Other potential participants:

  • Fabien Gouyon (University Pompeu Fabra) and Simon Dixon (OFAI), <fabien.gouyon at iua.upf.es>, <simon at oefai.at>
  • Anssi Klapuri (Tampere International Center for Signal Processing, Finland), <klap at cs.tut.fi>
  • Martin F. McKinney (Philips) <mckinney at alum.mit.edu>
  • Dirk Moelants (IPEM, Ghent University) <dirk at moelants.net>
  • Bill Sethares (University of Wisconsin-Madison), <sethares at ece.wisc.edu>
  • George Tzanetakis (University of Victoria), <gtzan at cs.uvic.ca>
  • Christian Uhle (Fraunhofer Institut), <uhle at idmt.fhg.de>

Evaluation Procedures

The evaluation of the beat tracking algorithm should reflect the ability of these algorithms to track the tempo accurately (correct tempo value and correct phase alignment). Additionnaly, their ability to produce a continuous output will also be evaluated.

Paul suggestions, after discussion with Matthew Davies and Martin H. Kinney

Note: These procedures are still being discussed and will be confirmed soon.

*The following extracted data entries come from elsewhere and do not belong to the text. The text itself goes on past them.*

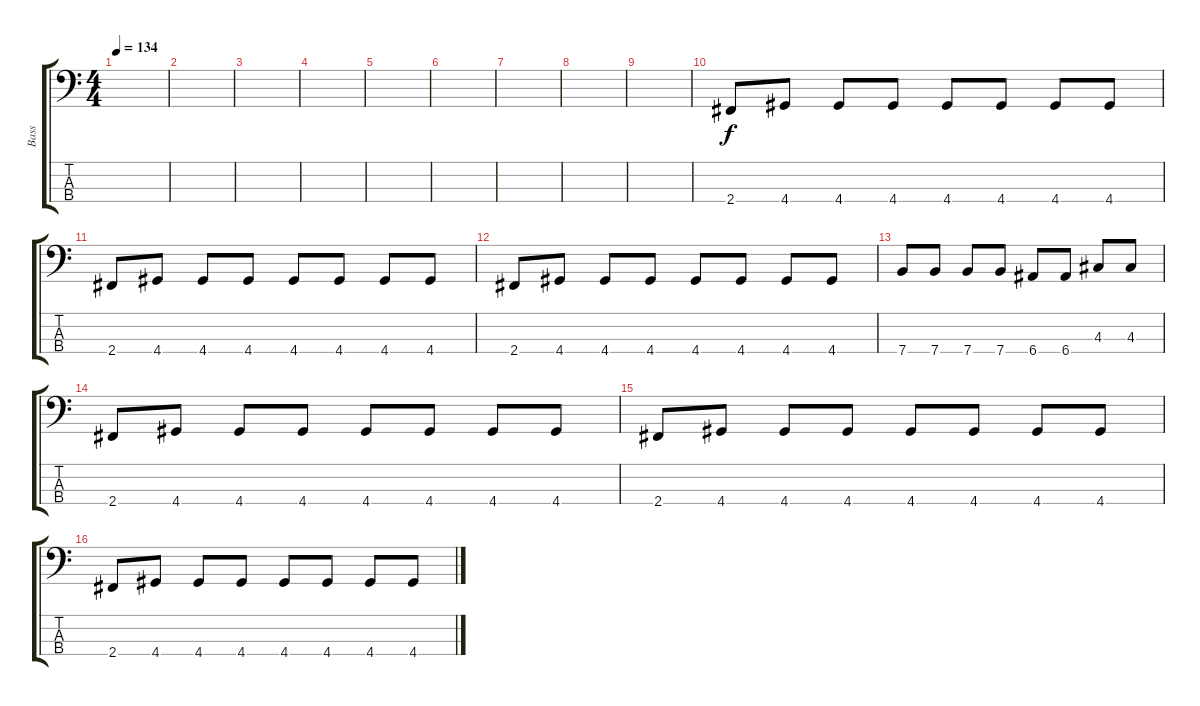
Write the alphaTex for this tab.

\track ("Bass" "Bass") {instrument electricbassfinger}
\staff {score tabs}
\tuning (G2 D2 A1 E1) {hide}
\ts (4 4)
\tempo 134
\clef f4
\ks c
|
|
|
|
|
|
|
|
|
2.4.8 4.4.8 4.4.8 4.4.8 4.4.8 4.4.8 4.4.8 4.4.8 |
2.4.8 4.4.8 4.4.8 4.4.8 4.4.8 4.4.8 4.4.8 4.4.8 |
2.4.8 4.4.8 4.4.8 4.4.8 4.4.8 4.4.8 4.4.8 4.4.8 |
7.4.8 7.4.8 7.4.8 7.4.8 6.4.8 6.4.8 4.3.8 4.3.8 |
2.4.8 4.4.8 4.4.8 4.4.8 4.4.8 4.4.8 4.4.8 4.4.8 |
2.4.8 4.4.8 4.4.8 4.4.8 4.4.8 4.4.8 4.4.8 4.4.8 |
2.4.8 4.4.8 4.4.8 4.4.8 4.4.8 4.4.8 4.4.8 4.4.8
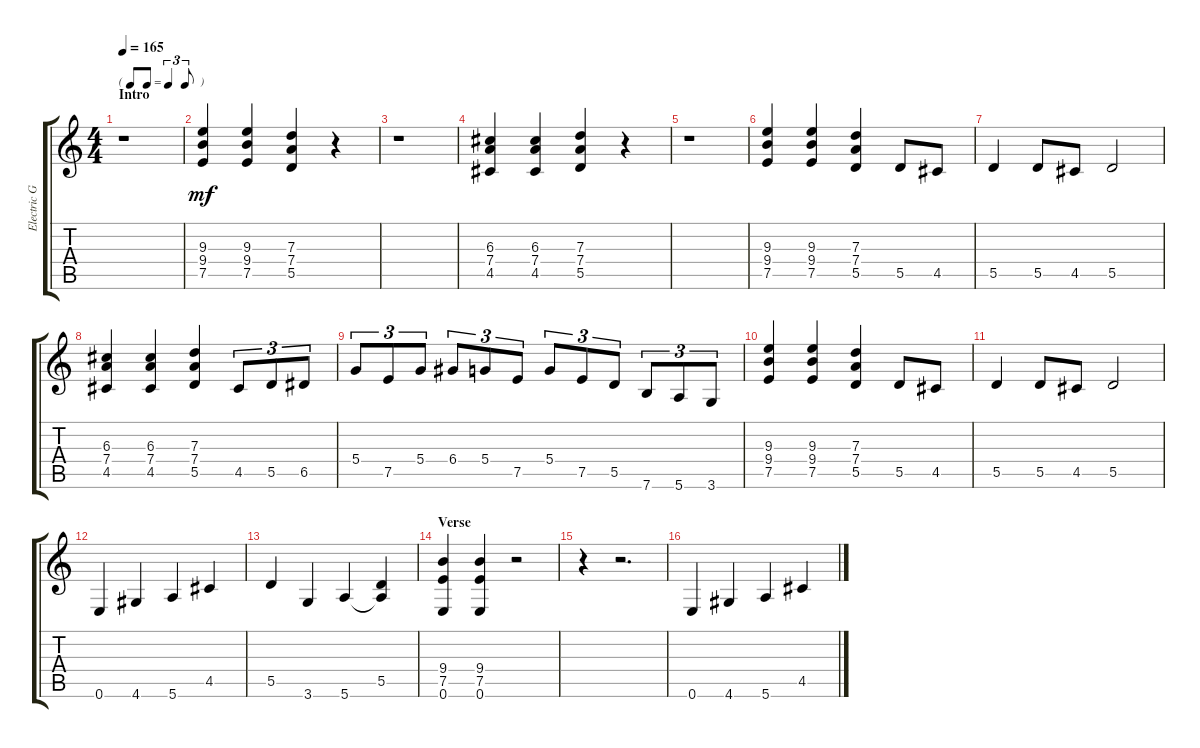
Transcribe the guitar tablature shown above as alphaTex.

\track ("Electric Guitar" "Electric G") {instrument overdrivenguitar}
\staff {score tabs}
\tuning (E4 B3 G3 D3 A2 E2) {hide}
\ts (4 4)
\tf triplet8th
\section ("" "Intro")
\tempo 165
\clef g2
\ks c
r.1{dy mf instrument overdrivenguitar} |
(9.3 9.4 7.5).4 (9.3 9.4 7.5).4 (7.3 7.4 5.5).4 r.4 |
r.1 |
(6.3 7.4 4.5).4 (6.3 7.4 4.5).4 (7.3 7.4 5.5).4 r.4 |
r.1 |
(9.3 9.4 7.5).4 (9.3 9.4 7.5).4 (7.3 7.4 5.5).4 5.5.8 4.5.8 |
5.5.4 5.5.8 4.5.8 5.5.2 |
(6.3 7.4 4.5).4 (6.3 7.4 4.5).4 (7.3 7.4 5.5).4 4.5.8{tu (3 2)} 5.5.8{tu (3 2)} 6.5.8{tu (3 2)} |
5.4.8{tu (3 2)} 7.5.8{tu (3 2)} 5.4.8{tu (3 2)} 6.4.8{tu (3 2)} 5.4.8{tu (3 2)} 7.5.8{tu (3 2)} 5.4.8{tu (3 2)} 7.5.8{tu (3 2)} 5.5.8{tu (3 2)} 7.6.8{tu (3 2)} 5.6.8{tu (3 2)} 3.6.8{tu (3 2)} |
(9.3 9.4 7.5).4 (9.3 9.4 7.5).4 (7.3 7.4 5.5).4 5.5.8 4.5.8 |
5.5.4 5.5.8 4.5.8 5.5.2 |
0.6.4 4.6.4 5.6.4 4.5.4 |
5.5.4 3.6.4 5.6.4 (5.5 5.6{t}).4 |
\section ("" "Verse")
(9.4 7.5 0.6).4 (9.4 7.5 0.6).4 r.2 |
r.4 r.2{d} |
0.6.4 4.6.4 5.6.4 4.5.4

  • Tempo and phase accuracy: The output of an algorithm will be evaluated against each of the 60 annotation files, in a similar way as done for the Audio Onset Detection: each matching beat location will be counted as a good detection, and each non-matching location as a false positive. Because the extracted beat locations are to be evaluated against the annotations 60 different listeners, we assume the the halving/doubling subjective issue will be addressed in the process.
  • Continuity: To evaluate the ability of an algorithm to produce a continuous output, the ratio of the longest continuous segment over the total length of the file will be used, in a way similar to the one described in [1].

This continuity criteria will be the one used for the final ranking of the different algorithms.

Evaluation Database

A collection of 160 musical exerpts will be used for the evaluation procedure, the same collection used for the Audio Tempo Extraction contest. Each recording has been annotated by 60 different listeners. The annotation procedures were described in [2] and [3].

20 excerpts will be provided for training to the participant, and the remaining 160 excerpts, novel to all participants, will be used for the contest.

References

  1. Masataka Goto and Yoichi Muraoka. Issues in evaluating beat tracking systems. In Working Notes of IJCAI-97 Workshop on Issues in AI and Music - Evaluation and Assessment, pages 9­16, 1997 postscript
  2. McKinney, M.F. and Moelants, D. (2004), Deviations from the resonance theory of tempo induction, Conference on Interdisciplinary Musicology, Graz. pdf
  3. Moelants, D. and McKinney, M.F. (2004), Tempo perception and musical content: What makes a piece slow, fast, or temporally ambiguous? International Conference on Music Perception & Cognition, Evanston, IL. pdf

Comments

Paul's comments: as noted off-list by Matthew Davies, Goto proposed evaluation metrics to evaluate beat tracking algorithms accuracy [1] are somewhat difficult to apply to all beat tracking algorithms without modifications, since they assume the algorithms stabilise on a robust tempo value only after 45 seconds. Even after removing this 45s constraint, the four different metrics obtained by this method are somewhat difficult to interpret.